[Start of Attachment]
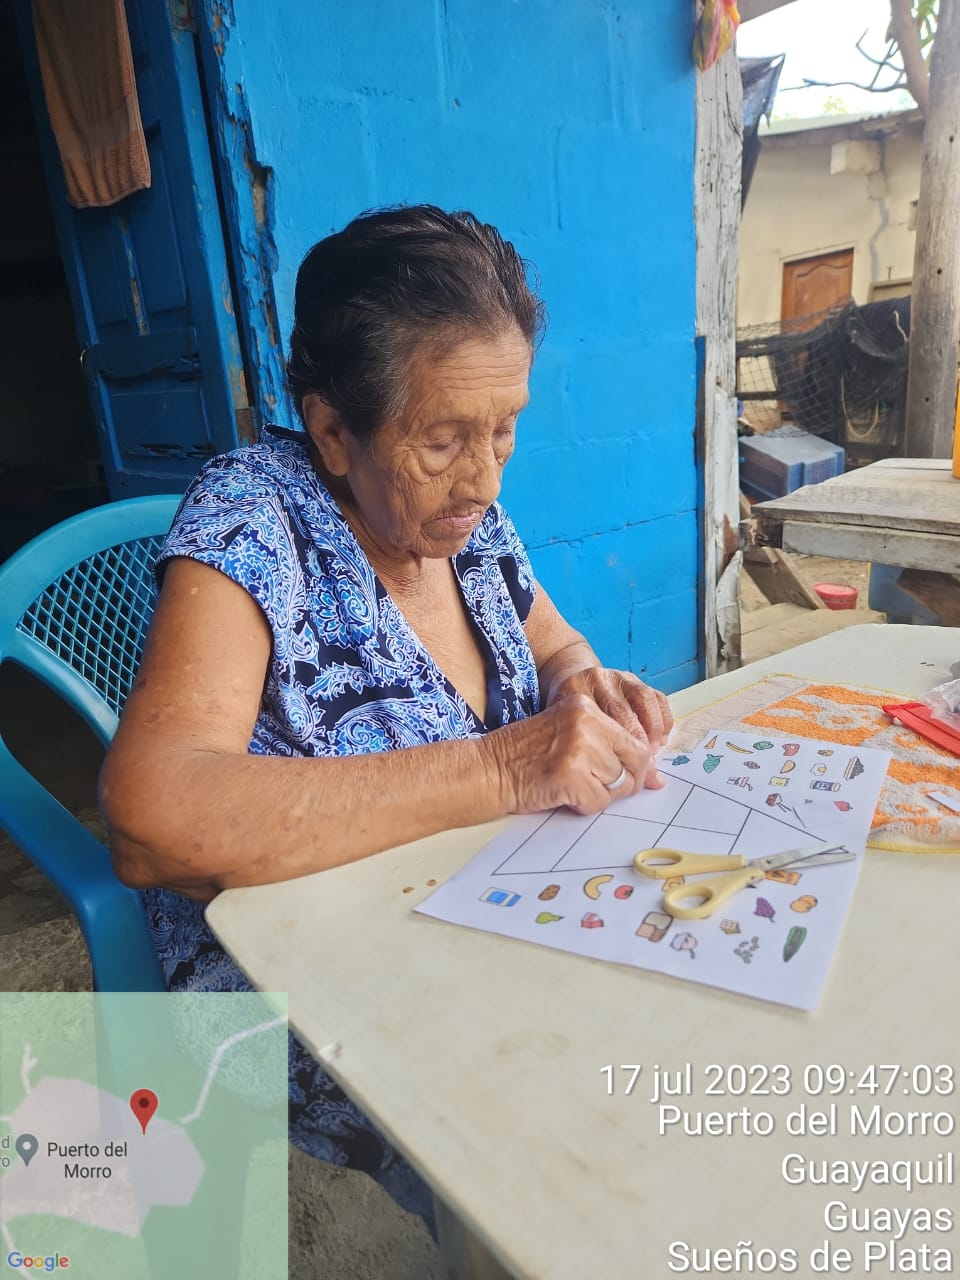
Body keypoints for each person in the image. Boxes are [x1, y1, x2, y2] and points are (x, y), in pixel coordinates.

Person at [99, 204, 673, 1231]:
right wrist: (506, 768)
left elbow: (556, 645)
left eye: (505, 428)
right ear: (332, 430)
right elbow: (152, 816)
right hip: (298, 964)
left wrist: (586, 686)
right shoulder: (252, 518)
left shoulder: (466, 520)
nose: (486, 478)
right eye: (443, 437)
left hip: (490, 905)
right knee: (558, 1141)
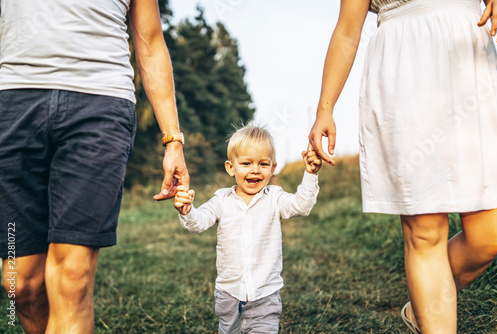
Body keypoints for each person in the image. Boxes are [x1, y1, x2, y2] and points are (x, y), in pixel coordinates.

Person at [308, 0, 497, 333]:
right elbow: (347, 32)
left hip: (472, 67)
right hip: (405, 68)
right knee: (425, 233)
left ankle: (422, 307)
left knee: (491, 234)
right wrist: (325, 109)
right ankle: (433, 318)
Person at [0, 1, 189, 333]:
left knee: (72, 278)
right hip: (13, 101)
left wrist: (173, 139)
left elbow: (150, 40)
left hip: (100, 102)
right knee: (21, 283)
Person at [174, 125, 321, 333]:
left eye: (263, 164)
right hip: (228, 295)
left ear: (272, 168)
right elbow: (198, 222)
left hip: (265, 295)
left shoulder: (275, 198)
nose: (255, 170)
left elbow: (301, 206)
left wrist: (310, 174)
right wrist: (187, 210)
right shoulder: (221, 200)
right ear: (231, 168)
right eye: (246, 163)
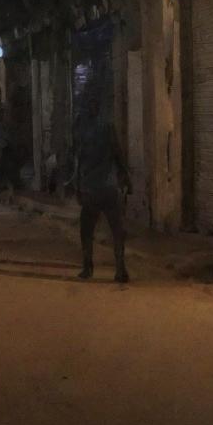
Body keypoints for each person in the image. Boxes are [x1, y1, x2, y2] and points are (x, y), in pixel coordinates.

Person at [73, 91, 131, 283]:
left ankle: (88, 268)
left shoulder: (82, 131)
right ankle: (120, 269)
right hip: (109, 187)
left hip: (91, 189)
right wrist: (125, 179)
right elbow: (118, 155)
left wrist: (77, 188)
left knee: (86, 230)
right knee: (117, 230)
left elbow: (77, 161)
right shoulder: (108, 127)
[End of Attachment]
### EXERCISE GOAL
Copy nothing but the lines above from the one with "left elbow: (301, 206)" to the one with "right elbow: (118, 155)", inclusive, word for word. Leave every picture out.

### ANSWER BOX
left elbow: (301, 206)
left wrist: (310, 174)
right wrist: (187, 210)
right shoulder: (221, 200)
right ear: (231, 168)
right eye: (246, 163)
Body keypoints for each person in the image. Boxes are [x1, y1, x2, y2] and points are (x, y), in pixel coordinates.

Person at [73, 91, 131, 283]:
left ankle: (88, 268)
left shoulder: (82, 131)
right ankle: (120, 269)
right hip: (109, 187)
left hip: (91, 189)
right wrist: (125, 179)
right elbow: (118, 155)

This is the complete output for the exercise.